Table 3 The comparisons of different evaluation indexes in prediction performance
Fig. 12
figure 12

Comparison of prediction results of different models

4.3 Comparison of the spatiotemporal correlation results

In this section, we train the same model with different data in order to evaluate the spatiotemporal correlation on the prediction performance (Russo and Soares 2014; PSoh et al. 2018). For the former, we train the proposed three different models with the air pollutant concentration data and meteorological factors in Beijing. In the latter case, the above input data is integrated with the air pollutant concentration data in other cities around Beijing. Then, the integrated data is put into the same model. The evaluation results are shown in Table 3 and Table 4. For the same model, the latter obtains the lower RMSE and MAPE values.
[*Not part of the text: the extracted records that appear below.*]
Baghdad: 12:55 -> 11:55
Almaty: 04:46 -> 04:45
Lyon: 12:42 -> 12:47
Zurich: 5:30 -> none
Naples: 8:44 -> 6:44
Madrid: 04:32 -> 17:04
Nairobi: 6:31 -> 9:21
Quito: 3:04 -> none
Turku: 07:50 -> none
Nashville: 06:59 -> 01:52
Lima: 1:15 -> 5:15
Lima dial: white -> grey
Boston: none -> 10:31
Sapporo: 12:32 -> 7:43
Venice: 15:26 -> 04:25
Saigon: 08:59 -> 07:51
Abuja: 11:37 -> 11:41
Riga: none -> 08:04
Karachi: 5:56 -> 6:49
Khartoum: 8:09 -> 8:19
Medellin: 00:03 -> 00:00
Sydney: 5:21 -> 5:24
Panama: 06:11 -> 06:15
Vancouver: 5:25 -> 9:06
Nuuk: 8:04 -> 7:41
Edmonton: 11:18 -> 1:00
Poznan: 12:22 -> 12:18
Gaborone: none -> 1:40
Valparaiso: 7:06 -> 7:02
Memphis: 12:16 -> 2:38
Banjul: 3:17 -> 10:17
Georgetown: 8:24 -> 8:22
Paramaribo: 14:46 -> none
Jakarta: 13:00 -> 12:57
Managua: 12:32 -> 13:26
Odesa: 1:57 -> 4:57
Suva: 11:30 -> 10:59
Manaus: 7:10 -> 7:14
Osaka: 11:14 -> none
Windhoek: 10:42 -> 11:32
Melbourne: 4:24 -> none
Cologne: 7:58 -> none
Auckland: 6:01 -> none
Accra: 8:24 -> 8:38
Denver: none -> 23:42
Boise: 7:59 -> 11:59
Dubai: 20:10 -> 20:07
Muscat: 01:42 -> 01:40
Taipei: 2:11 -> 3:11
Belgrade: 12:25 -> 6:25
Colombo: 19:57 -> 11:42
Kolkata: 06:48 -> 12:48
Table 4 The comparisons of different evaluation indexes in prediction performance without spatiotemporal correlation

Meanwhile, the model considering spatiotemporal correlation has a higher R2. Specifically, the RMSE, MAPE and R2 of the CNN-LSTM model without considering spatiotemporal correlation are 16.46, 58.45%, 91.49%, respectively. Apparently, the approach has a higher error compared with the CNN-LSTM with spatiotemporal correlation. By comparing the above results, the hybrid CNN-LSTM model combined with spatiotemporal correlation has less error than other neural network models. It is proved that the spatiotemporal correlation plays an important part for higher accuracy.

5 Conclusion

An effective model with high accuracy and stability is essential to protect humans from suffering from the adverse effects of haze. In this study, a hybrid CNN-LSTM model based on spatiotemporal correlation is proposed to predict the daily PM2.5 concentration in Beijing. More specifically, we not only focus on the PM2.5 in Beijing, but also its surrounding cities with Beijing due to the fluidity of air pollutants. Moreover, meteorological factors could affect the transmission and diffusion of air pollutants. Thus, it is necessary to consider the meteorological data in model training for better prediction accuracy. To explore the spatiotemporal correlation of PM2.5 in Beijing, we adopt Pearson's correlation coefficient in this paper and find air pollutants with high correlation in its surrounding cities. It is shown that the model considering spatiotemporal correlation achieves an excellent prediction performance. Thus, the advantage of the proposed hybrid model is that the CNN model can acquire spatial features in input data while the LSTM model can deal with the time correlation in time series data. Generally, the CNN-LSTM model is verified to be suitable for PM2.5 prediction. More attention could be paid on more training data to verify the generalization of the proposed model in future work. Besides, more meteorological factors related to PM2.5 concentration need to be taken into account.